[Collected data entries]
════
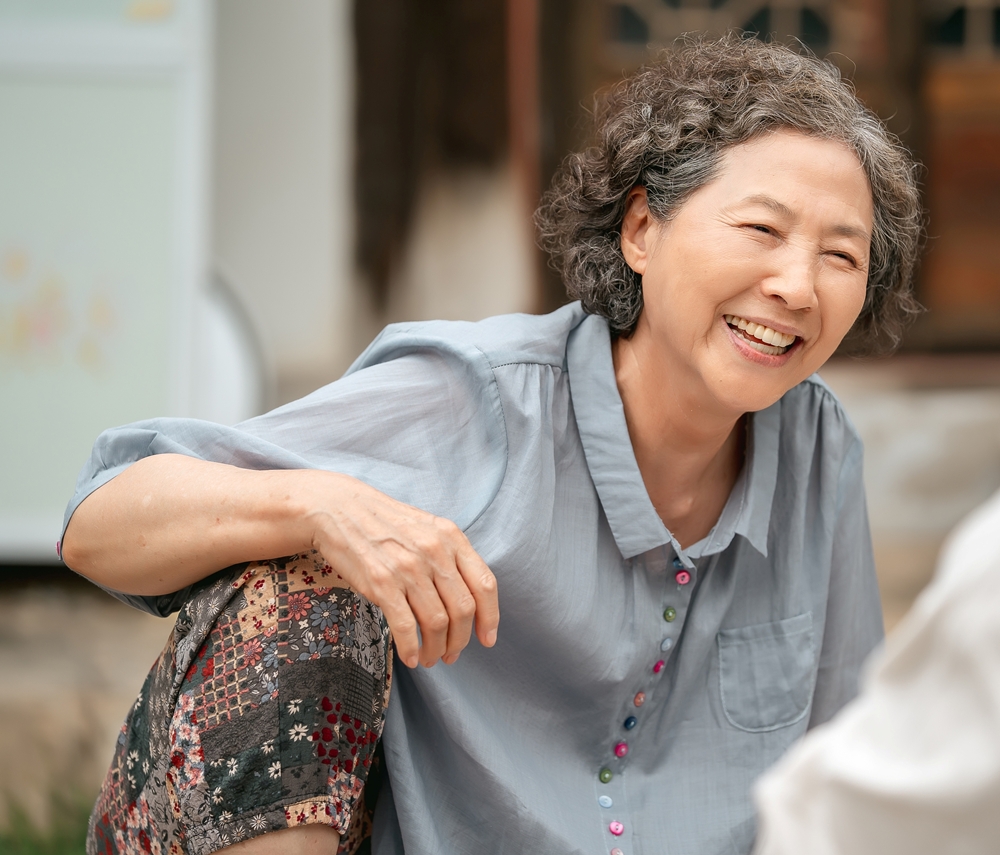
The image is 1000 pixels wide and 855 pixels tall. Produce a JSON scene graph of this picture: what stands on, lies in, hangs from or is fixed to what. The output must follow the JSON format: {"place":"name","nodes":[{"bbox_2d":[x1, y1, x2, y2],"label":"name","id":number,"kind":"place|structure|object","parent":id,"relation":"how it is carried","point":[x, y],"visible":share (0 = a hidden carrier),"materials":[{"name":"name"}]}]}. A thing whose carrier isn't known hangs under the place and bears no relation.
{"place":"outdoors","nodes":[
{"label":"outdoors","id":0,"kind":"place"},
{"bbox_2d":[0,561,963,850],"label":"ground","id":1,"kind":"structure","parent":0,"point":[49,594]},
{"bbox_2d":[8,0,998,570],"label":"building","id":2,"kind":"structure","parent":0,"point":[361,347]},
{"bbox_2d":[0,0,217,564],"label":"white panel","id":3,"kind":"object","parent":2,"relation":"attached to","point":[168,114],"visible":0.8,"materials":[{"name":"white"}]},
{"bbox_2d":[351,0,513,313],"label":"wooden post","id":4,"kind":"object","parent":2,"relation":"hanging from","point":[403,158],"visible":0.74,"materials":[{"name":"brown wood"}]},
{"bbox_2d":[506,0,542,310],"label":"red pole","id":5,"kind":"object","parent":2,"relation":"attached to","point":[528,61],"visible":0.6,"materials":[{"name":"brown wood"}]},
{"bbox_2d":[556,1,999,354],"label":"wooden door","id":6,"kind":"structure","parent":2,"relation":"in","point":[996,152],"materials":[{"name":"brown wood"}]},
{"bbox_2d":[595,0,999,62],"label":"lattice window","id":7,"kind":"structure","parent":2,"relation":"in","point":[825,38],"materials":[{"name":"brown wood"}]},
{"label":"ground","id":8,"kind":"structure","parent":0},
{"bbox_2d":[0,779,96,854],"label":"grass","id":9,"kind":"structure","parent":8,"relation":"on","point":[27,842],"materials":[{"name":"green plant"}]},
{"bbox_2d":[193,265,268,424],"label":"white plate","id":10,"kind":"object","parent":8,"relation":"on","point":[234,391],"visible":0.35,"materials":[{"name":"white"}]},
{"bbox_2d":[46,26,917,854],"label":"woman","id":11,"kind":"object","parent":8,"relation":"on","point":[772,292],"visible":0.99},
{"bbox_2d":[752,489,999,852],"label":"person","id":12,"kind":"object","parent":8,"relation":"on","point":[935,680],"visible":0.99}
]}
════
◆ **What the task asks**:
Reproduce each entry exactly, without the pictures.

◆ **Exercise solution**:
The image is 1000 pixels wide and 855 pixels tall. Produce a JSON scene graph of this picture: what stands on, lies in, hangs from or is fixed to what. The output must follow the JSON format: {"place":"name","nodes":[{"bbox_2d":[x1, y1, x2, y2],"label":"name","id":number,"kind":"place|structure|object","parent":id,"relation":"how it is carried","point":[x, y],"visible":share (0 = a hidden carrier),"materials":[{"name":"name"}]}]}. A thing whose carrier isn't known hangs under the place and bears no relation.
{"place":"outdoors","nodes":[
{"label":"outdoors","id":0,"kind":"place"},
{"bbox_2d":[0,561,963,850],"label":"ground","id":1,"kind":"structure","parent":0,"point":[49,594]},
{"bbox_2d":[8,0,998,570],"label":"building","id":2,"kind":"structure","parent":0,"point":[361,347]},
{"bbox_2d":[0,0,217,564],"label":"white panel","id":3,"kind":"object","parent":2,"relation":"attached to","point":[168,114],"visible":0.8,"materials":[{"name":"white"}]},
{"bbox_2d":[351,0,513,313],"label":"wooden post","id":4,"kind":"object","parent":2,"relation":"hanging from","point":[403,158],"visible":0.74,"materials":[{"name":"brown wood"}]},
{"bbox_2d":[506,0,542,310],"label":"red pole","id":5,"kind":"object","parent":2,"relation":"attached to","point":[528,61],"visible":0.6,"materials":[{"name":"brown wood"}]},
{"bbox_2d":[556,1,999,354],"label":"wooden door","id":6,"kind":"structure","parent":2,"relation":"in","point":[996,152],"materials":[{"name":"brown wood"}]},
{"bbox_2d":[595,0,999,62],"label":"lattice window","id":7,"kind":"structure","parent":2,"relation":"in","point":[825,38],"materials":[{"name":"brown wood"}]},
{"label":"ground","id":8,"kind":"structure","parent":0},
{"bbox_2d":[0,779,96,854],"label":"grass","id":9,"kind":"structure","parent":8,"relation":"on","point":[27,842],"materials":[{"name":"green plant"}]},
{"bbox_2d":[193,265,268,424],"label":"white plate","id":10,"kind":"object","parent":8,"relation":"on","point":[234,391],"visible":0.35,"materials":[{"name":"white"}]},
{"bbox_2d":[46,26,917,854],"label":"woman","id":11,"kind":"object","parent":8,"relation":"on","point":[772,292],"visible":0.99},
{"bbox_2d":[752,489,999,852],"label":"person","id":12,"kind":"object","parent":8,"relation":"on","point":[935,680],"visible":0.99}
]}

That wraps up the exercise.